Monday, September 10, 2012
In marriage we must be ready to face “poorer” and “worse” if the union is to survive and thrive when bad times happen - but are we ready to handle “richer” and “better” when we join to become one flesh? If half of this new entity finds success, whether it be a promotion or new job, recognition for an ability or skill, or anything else how does that affect the relationship? We are called in Romans 12:15-16 to:
Rejoice with those who rejoice, weep with those who weep. Be of the same mind with one another, and do not be haughty.

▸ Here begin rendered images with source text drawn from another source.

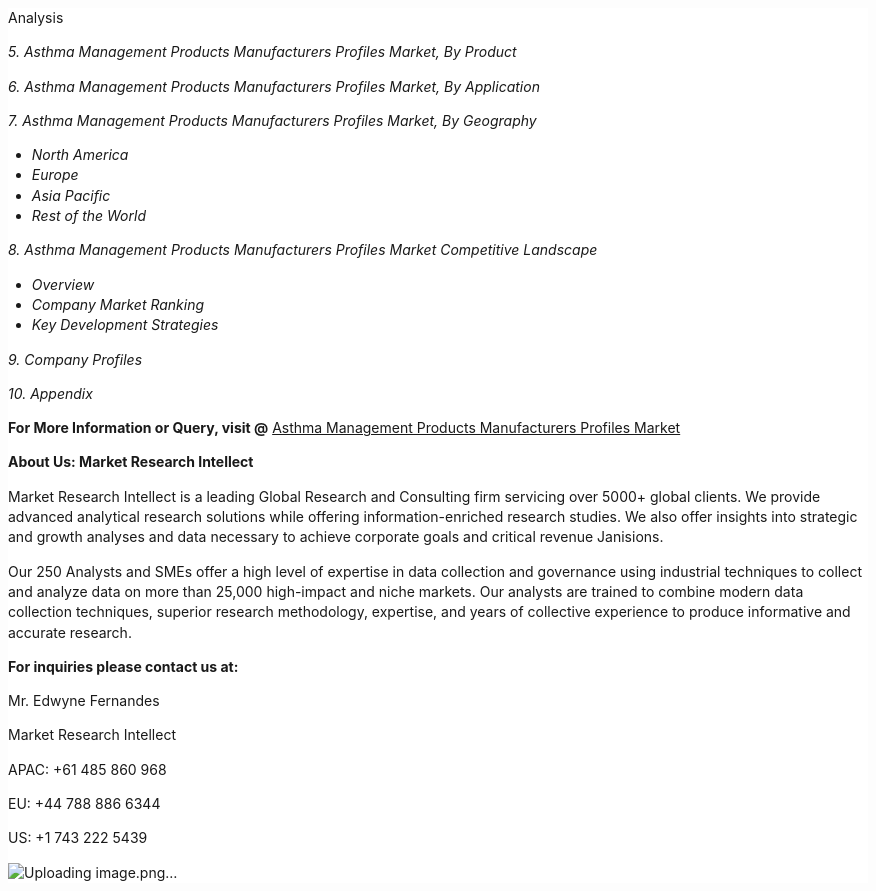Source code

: Analysis</span></em></li></ul><p><em><span class="font-[700]">5. Asthma Management Products Manufacturers Profiles Market, By Product</span></em></p><p><em><span class="font-[700]">6. Asthma Management Products Manufacturers Profiles Market, By Application</span></em></p><p><em><span class="font-[700]">7. Asthma Management Products Manufacturers Profiles Market, By Geography</span></em></p><ul><li><em><span class="">North America</span></em></li><li><em><span class="">Europe</span></em></li><li><em><span class="">Asia Pacific</span></em></li><li><em><span class="">Rest of the World</span></em></li></ul><p><em><span class="font-[700]">8. Asthma Management Products Manufacturers Profiles Market Competitive Landscape</span></em></p><ul><li><em><span class="">Overview</span></em></li><li><em><span class="">Company Market Ranking</span></em></li><li><em><span class="">Key Development Strategies</span></em></li></ul><p><em><span class="font-[700]">9. Company Profiles</span></em></p><p><em><span class="font-[700]">10. Appendix</span></em></p><p><span class="font-[700]"><strong>For More Information or Query, visit&nbsp;@</strong>&nbsp;</span><span class="font-[700]"><a href="https://www.marketresearchintellect.com/product/global-asthma-management-products-manufacturers-profiles-market/?utm_source=Linkedin&utm_medium=846" target="_blank" data-tracking-control-name="article-ssr-frontend-pulse_little-text-block" data-tracking-will-navigate="" data-test-link="">Asthma Management Products Manufacturers Profiles Market</a></span></p><p><strong><span class="font-[700]">About Us: Market Research Intellect</span></strong></p><p><span class="">Market Research Intellect is a leading Global Research and Consulting firm servicing over 5000+ global clients. We provide advanced analytical research solutions while offering information-enriched research studies.&nbsp;</span>We also offer insights into strategic and growth analyses and data necessary to achieve corporate goals and critical revenue Janisions.</p><p><span class="">Our 250 Analysts and SMEs offer a high level of expertise in data collection and governance using industrial techniques to collect and analyze data on more than 25,000 high-impact and niche markets. Our analysts are trained to combine modern data collection techniques, superior research methodology, expertise, and years of collective experience to produce informative and accurate research.</span></p><p><strong>For inquiries please contact us at:</strong></p><p>Mr. Edwyne Fernandes</p><p>Market Research Intellect</p><p>APAC: +61 485 860 968</p><p>EU: +44 788 886 6344</p><p>US: +1 743 222 5439</p>
![Uploading image.png…]()
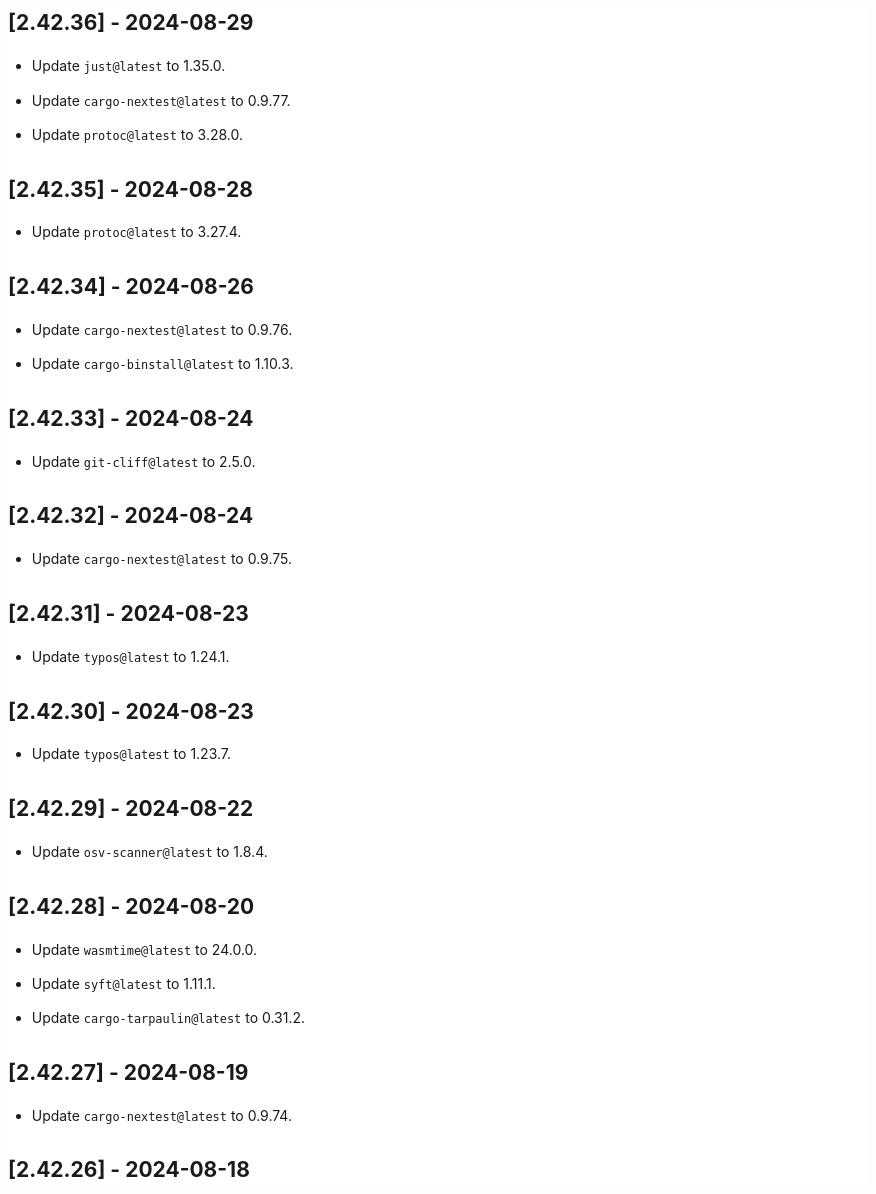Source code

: ## [2.42.36] - 2024-08-29

- Update `just@latest` to 1.35.0.

- Update `cargo-nextest@latest` to 0.9.77.

- Update `protoc@latest` to 3.28.0.

## [2.42.35] - 2024-08-28

- Update `protoc@latest` to 3.27.4.

## [2.42.34] - 2024-08-26

- Update `cargo-nextest@latest` to 0.9.76.

- Update `cargo-binstall@latest` to 1.10.3.

## [2.42.33] - 2024-08-24

- Update `git-cliff@latest` to 2.5.0.

## [2.42.32] - 2024-08-24

- Update `cargo-nextest@latest` to 0.9.75.

## [2.42.31] - 2024-08-23

- Update `typos@latest` to 1.24.1.

## [2.42.30] - 2024-08-23

- Update `typos@latest` to 1.23.7.

## [2.42.29] - 2024-08-22

- Update `osv-scanner@latest` to 1.8.4.

## [2.42.28] - 2024-08-20

- Update `wasmtime@latest` to 24.0.0.

- Update `syft@latest` to 1.11.1.

- Update `cargo-tarpaulin@latest` to 0.31.2.

## [2.42.27] - 2024-08-19

- Update `cargo-nextest@latest` to 0.9.74.

## [2.42.26] - 2024-08-18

While this verse is aimed at all people in body of Christ, the behavior should certainly start at home. There is no room for jealousy between husband and wife over each other’s success. As one flesh, when one succeeds both do, just as if one hurts, both do. We all should be our spouse’s number one fan, knowing that we share in whatever they accomplish, just as they do with us. To that end we need to support them in their efforts and cheer them on! Ephesians 5:28 - 29 reads in part:
He who loves his own wife loves himself; for no one ever hated his own flesh, but nourishes and cherishes it
Are you cherishing your spouse? Are you nourishing them in their pursuits? Success takes many forms, and each will affect a marriage differently. With more women in the workplace, traditional roles may have to be flexible to accommodate what “better” means. I have a friend whose wife got a job making significantly more than he was. He quit his own job and started a business he could run from home so that he could be with their children during the day. If he tied his worth as a husband to the notion of being the breadwinner, he’d be in trouble. If he loves his kids and his wife however, and is thankful for the opportunities his wife’s success provides to the family, then their chances for a strong, vibrant marriage dramatically increase.
The key is to always place the good of the family and the needs of your spouse above yourself, above your own wants and needs. And, if you are the one on whom the blessing falls remember to share it, acknowledge your spouse’s contributions to your success, and revel in it together. In 1 Corinthians 13 we are told that love is never envious, nor is it boastful.